Acute pancreatitis is the sudden inflammation of the pancreas. Pancreas is part of the body situated in the abdomen, adjacent to the liver and gall bladder. It helps in converting food into fuel for utilisation by the body and also aids in regulating the blood glucose by secreting insulin.
The most common cause for acute inflammation of the pancreatic tissue and its necrosis is alcohol. In the United States about 60 per cent of cases of acute pancreatitis, occur due to alcohol use. It can also be due to viral infections like coxsackie B virus, mumps virus, viral hepatitis, e.t.c., parasitic infections like ascaris, liver fluke, e.t.c. Gall stones can also cause acute pancreatitis. Abdominal trauma, penetrating ulcers also cause acute pancreatitis as one of the manifestations. It can occur due to some metabolic conditions like hereditary pancreatitis, elevated triglycerides, severe malnutrition, e.t.c. It occurs as adverse effect of drugs like diuretics (thiazides, frusemide), gliptins which are used in diabetes treatment , antibiotics like sulphonamides, tetracyclines, NSAID like salicylates, corticoids, e.t.c. Cancer of the head of pancreas and any other part can cause inflammation and necrosis of the pancreatic tissue and acute pancreatitis. It can be a sequel to radiation therapy. Peop
le indulging in repeated long distance marathon running can suffer from acute pancreatitis. Sometimes it can occur during pregnancy.
A typical attack of acute pancreatitis manifests as severe pain in the upper abdomen, which is relieved by bending forwards.
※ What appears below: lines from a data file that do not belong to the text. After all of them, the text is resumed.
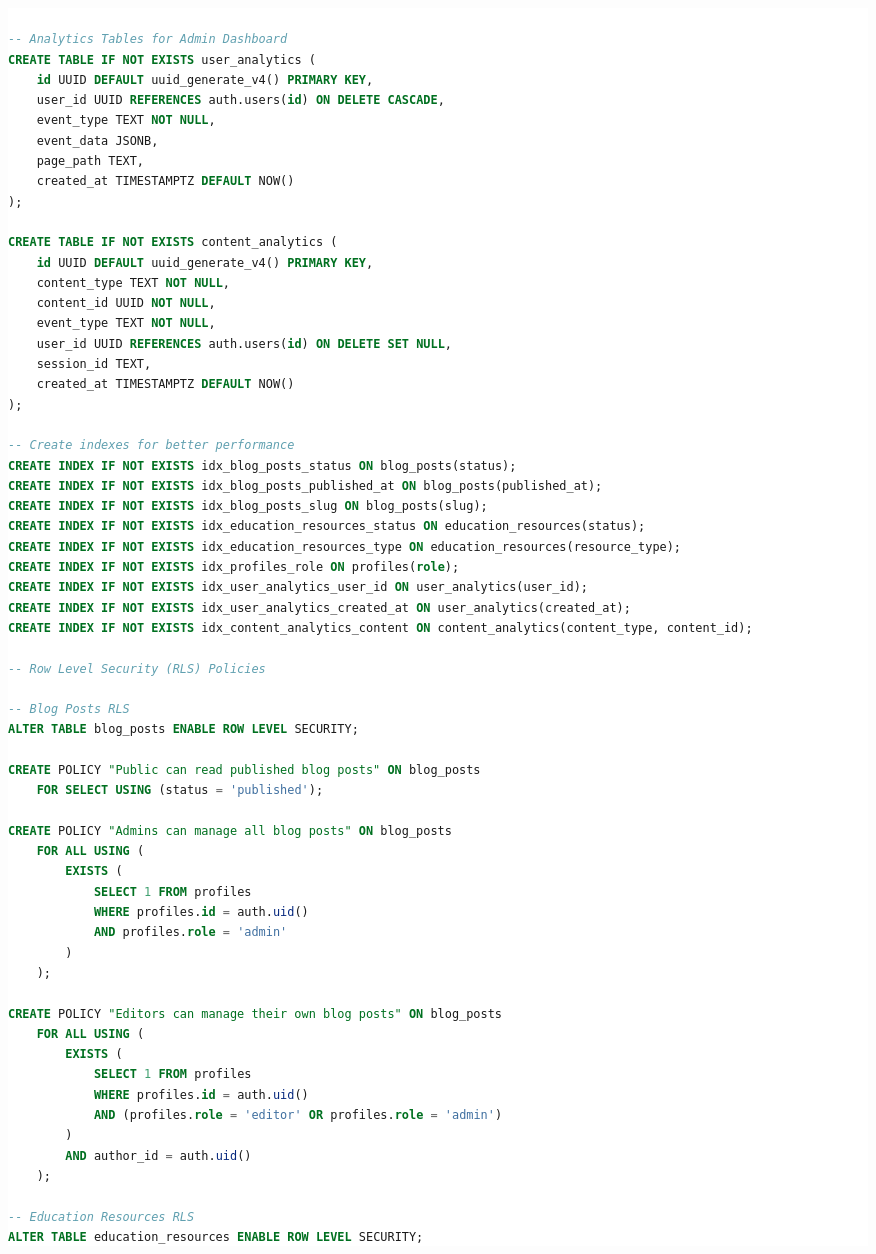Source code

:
 ```sql

-- Analytics Tables for Admin Dashboard
CREATE TABLE IF NOT EXISTS user_analytics (
    id UUID DEFAULT uuid_generate_v4() PRIMARY KEY,
    user_id UUID REFERENCES auth.users(id) ON DELETE CASCADE,
    event_type TEXT NOT NULL,
    event_data JSONB,
    page_path TEXT,
    created_at TIMESTAMPTZ DEFAULT NOW()
);

CREATE TABLE IF NOT EXISTS content_analytics (
    id UUID DEFAULT uuid_generate_v4() PRIMARY KEY,
    content_type TEXT NOT NULL,
    content_id UUID NOT NULL,
    event_type TEXT NOT NULL,
    user_id UUID REFERENCES auth.users(id) ON DELETE SET NULL,
    session_id TEXT,
    created_at TIMESTAMPTZ DEFAULT NOW()
);

-- Create indexes for better performance
CREATE INDEX IF NOT EXISTS idx_blog_posts_status ON blog_posts(status);
CREATE INDEX IF NOT EXISTS idx_blog_posts_published_at ON blog_posts(published_at);
CREATE INDEX IF NOT EXISTS idx_blog_posts_slug ON blog_posts(slug);
CREATE INDEX IF NOT EXISTS idx_education_resources_status ON education_resources(status);
CREATE INDEX IF NOT EXISTS idx_education_resources_type ON education_resources(resource_type);
CREATE INDEX IF NOT EXISTS idx_profiles_role ON profiles(role);
CREATE INDEX IF NOT EXISTS idx_user_analytics_user_id ON user_analytics(user_id);
CREATE INDEX IF NOT EXISTS idx_user_analytics_created_at ON user_analytics(created_at);
CREATE INDEX IF NOT EXISTS idx_content_analytics_content ON content_analytics(content_type, content_id);

-- Row Level Security (RLS) Policies

-- Blog Posts RLS
ALTER TABLE blog_posts ENABLE ROW LEVEL SECURITY;

CREATE POLICY "Public can read published blog posts" ON blog_posts
    FOR SELECT USING (status = 'published');

CREATE POLICY "Admins can manage all blog posts" ON blog_posts
    FOR ALL USING (
        EXISTS (
            SELECT 1 FROM profiles 
            WHERE profiles.id = auth.uid() 
            AND profiles.role = 'admin'
        )
    );

CREATE POLICY "Editors can manage their own blog posts" ON blog_posts
    FOR ALL USING (
        EXISTS (
            SELECT 1 FROM profiles 
            WHERE profiles.id = auth.uid() 
            AND (profiles.role = 'editor' OR profiles.role = 'admin')
        )
        AND author_id = auth.uid()
    );

-- Education Resources RLS
ALTER TABLE education_resources ENABLE ROW LEVEL SECURITY;

```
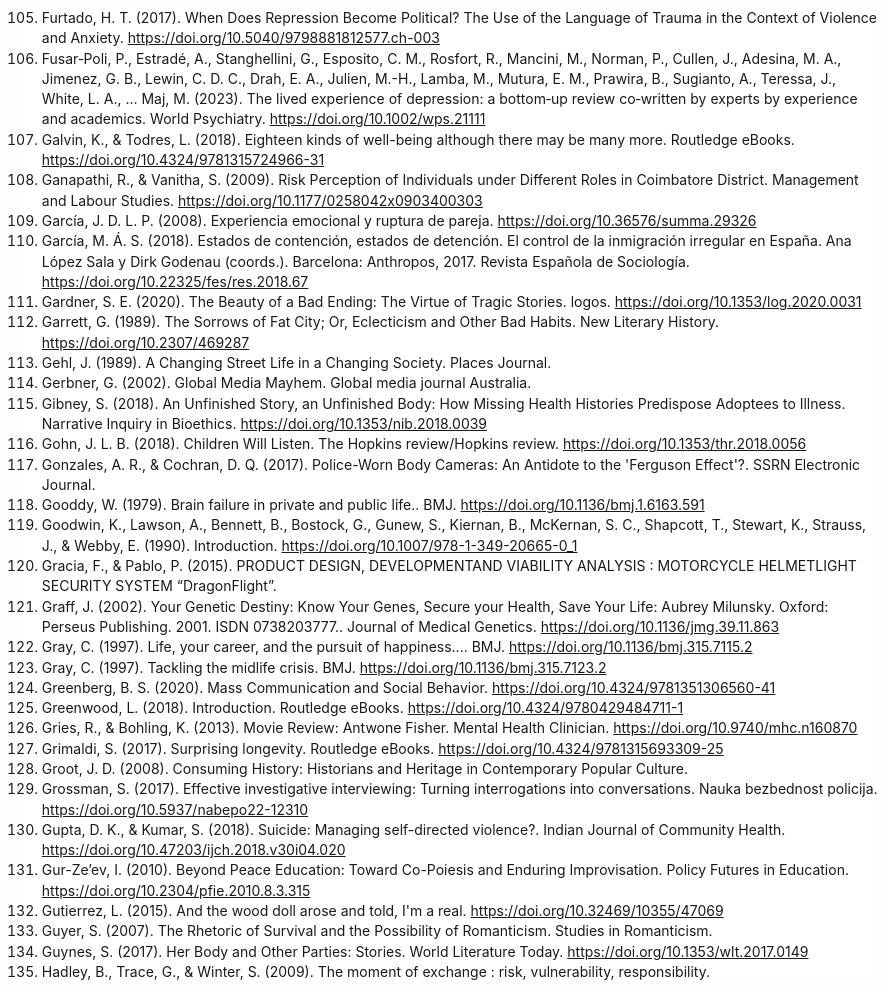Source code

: 105. Furtado, H. T. (2017). When Does Repression Become Political? The Use of the Language of Trauma in the Context of Violence and Anxiety. https://doi.org/10.5040/9798881812577.ch-003
106. Fusar‐Poli, P., Estradé, A., Stanghellini, G., Esposito, C. M., Rosfort, R., Mancini, M., Norman, P., Cullen, J., Adesina, M. A., Jimenez, G. B., Lewin, C. D. C., Drah, E. A., Julien, M.-H., Lamba, M., Mutura, E. M., Prawira, B., Sugianto, A., Teressa, J., White, L. A., ... Maj, M. (2023). The lived experience of depression: a bottom‐up review co‐written by experts by experience and academics. World Psychiatry. https://doi.org/10.1002/wps.21111
107. Galvin, K., & Todres, L. (2018). Eighteen kinds of well-being although there may be many more. Routledge eBooks. https://doi.org/10.4324/9781315724966-31
108. Ganapathi, R., & Vanitha, S. (2009). Risk Perception of Individuals under Different Roles in Coimbatore District. Management and Labour Studies. https://doi.org/10.1177/0258042x0903400303
109. García, J. D. L. P. (2008). Experiencia emocional y ruptura de pareja. https://doi.org/10.36576/summa.29326
110. García, M. Á. S. (2018). Estados de contención, estados de detención. El control de la inmigración irregular en España. Ana López Sala y Dirk Godenau (coords.). Barcelona: Anthropos, 2017. Revista Española de Sociología. https://doi.org/10.22325/fes/res.2018.67
111. Gardner, S. E. (2020). The Beauty of a Bad Ending: The Virtue of Tragic Stories. logos. https://doi.org/10.1353/log.2020.0031
112. Garrett, G. (1989). The Sorrows of Fat City; Or, Eclecticism and Other Bad Habits. New Literary History. https://doi.org/10.2307/469287
113. Gehl, J. (1989). A Changing Street Life in a Changing Society. Places Journal.
114. Gerbner, G. (2002). Global Media Mayhem. Global media journal Australia.
115. Gibney, S. (2018). An Unfinished Story, an Unfinished Body: How Missing Health Histories Predispose Adoptees to Illness. Narrative Inquiry in Bioethics. https://doi.org/10.1353/nib.2018.0039
116. Gohn, J. L. B. (2018). Children Will Listen. The Hopkins review/Hopkins review. https://doi.org/10.1353/thr.2018.0056
117. Gonzales, A. R., & Cochran, D. Q. (2017). Police-Worn Body Cameras: An Antidote to the 'Ferguson Effect'?. SSRN Electronic Journal.
118. Gooddy, W. (1979). Brain failure in private and public life.. BMJ. https://doi.org/10.1136/bmj.1.6163.591
119. Goodwin, K., Lawson, A., Bennett, B., Bostock, G., Gunew, S., Kiernan, B., McKernan, S. C., Shapcott, T., Stewart, K., Strauss, J., & Webby, E. (1990). Introduction. https://doi.org/10.1007/978-1-349-20665-0_1
120. Gracia, F., & Pablo, P. (2015). PRODUCT DESIGN, DEVELOPMENTAND VIABILITY ANALYSIS : MOTORCYCLE HELMETLIGHT SECURITY SYSTEM “DragonFlight”.
121. Graff, J. (2002). Your Genetic Destiny: Know Your Genes, Secure your Health, Save Your Life: Aubrey Milunsky. Oxford: Perseus Publishing. 2001. ISDN 0738203777.. Journal of Medical Genetics. https://doi.org/10.1136/jmg.39.11.863
122. Gray, C. (1997). Life, your career, and the pursuit of happiness.... BMJ. https://doi.org/10.1136/bmj.315.7115.2
123. Gray, C. (1997). Tackling the midlife crisis. BMJ. https://doi.org/10.1136/bmj.315.7123.2
124. Greenberg, B. S. (2020). Mass Communication and Social Behavior. https://doi.org/10.4324/9781351306560-41
125. Greenwood, L. (2018). Introduction. Routledge eBooks. https://doi.org/10.4324/9780429484711-1
126. Gries, R., & Bohling, K. (2013). Movie Review: Antwone Fisher. Mental Health Clinician. https://doi.org/10.9740/mhc.n160870
127. Grimaldi, S. (2017). Surprising longevity. Routledge eBooks. https://doi.org/10.4324/9781315693309-25
128. Groot, J. D. (2008). Consuming History: Historians and Heritage in Contemporary Popular Culture.
129. Grossman, S. (2017). Effective investigative interviewing: Turning interrogations into conversations. Nauka bezbednost policija. https://doi.org/10.5937/nabepo22-12310
130. Gupta, D. K., & Kumar, S. (2018). Suicide: Managing self-directed violence?. Indian Journal of Community Health. https://doi.org/10.47203/ijch.2018.v30i04.020
131. Gur-Ze’ev, I. (2010). Beyond Peace Education: Toward Co-Poiesis and Enduring Improvisation. Policy Futures in Education. https://doi.org/10.2304/pfie.2010.8.3.315
132. Gutierrez, L. (2015). And the wood doll arose and told, I'm a real. https://doi.org/10.32469/10355/47069
133. Guyer, S. (2007). The Rhetoric of Survival and the Possibility of Romanticism. Studies in Romanticism.
134. Guynes, S. (2017). Her Body and Other Parties: Stories. World Literature Today. https://doi.org/10.1353/wlt.2017.0149
135. Hadley, B., Trace, G., & Winter, S. (2009). The moment of exchange : risk, vulnerability, responsibility.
It may be accompanied by nausea and or vomiting. In mild forms there is inflammation and swelling of pancreatic cells. Majority of cases of acute pancreatitis do recover. Some may develop duodenal obstruction or pseudocyst, among other complications. Secondary infection can set in causing abscesses and complicating the clinical picture. In severe forms, there is necrosis and death of cells of pancreatic tissues. This can lead to shock and electrolyte imbalance, adult respiratory distress syndrome and multi organ failure. Disseminated intravascular coagulation can occur leading to uncontrolled bleeding. Diagnosis of acute pancreatitis is based on clinical features. It is substantiated by blood tests, estimation of pancreatic enzymes, computerised tomography and magnetic resonance imaging. Endoscopic ultrasound is also helpful. Biopsy of the pancreas reveals the ongoing inflammation. It
has to be differentiated from other causes of severe abdominal pain like acute cholecystitis and perforated peptic ulcers.
Treatment consists of rest to the bowels and pancreas by being nil orally, intravenous fluids and pain control. Antibiotics are used, if there is any evidence or strong suspicion or bacterial infection. Surgical intervention is done in case of severe necrosis or other complications.
As majority of cases of acute pancreatitis occur due to alcohol consumption, avoidance of alcohol and a healthy life style are helpful in prevention of acute pancreatitis. Avoiding alcohol or limiting its consumption can help prevent liver cancer, which can cause acute pancreatitis. A healthy balanced diet including lots of fresh vegetable, fruits is useful in preventing gall stones,which is yet another cause of acute pancreatitis. Whole grains like oats, whole meal bread and wheat also help in preventing gall stones. Nuts provide nutrients and also have anti oxidant properties, which helps in preventing breakdown of body cells and help in regeneration as well. Hence eating nuts regularly is also beneficial. High fatty diet is also a risk factor for gall stones. It should be avoided.
Regular physical exercise prevents obesity and also helps in preventing gall stones as well as acute pancreatitis.
It is also important to be aware about acute pancreatitis. A sudden severe upper abdominal pain may be mistaken for indigestion or simply as pain due to,” much acid”, by the sufferer. He/she resorts to some home remedies to, “cure”, it. Precious time is wasted, where treatment could have been taken in early stages and helped.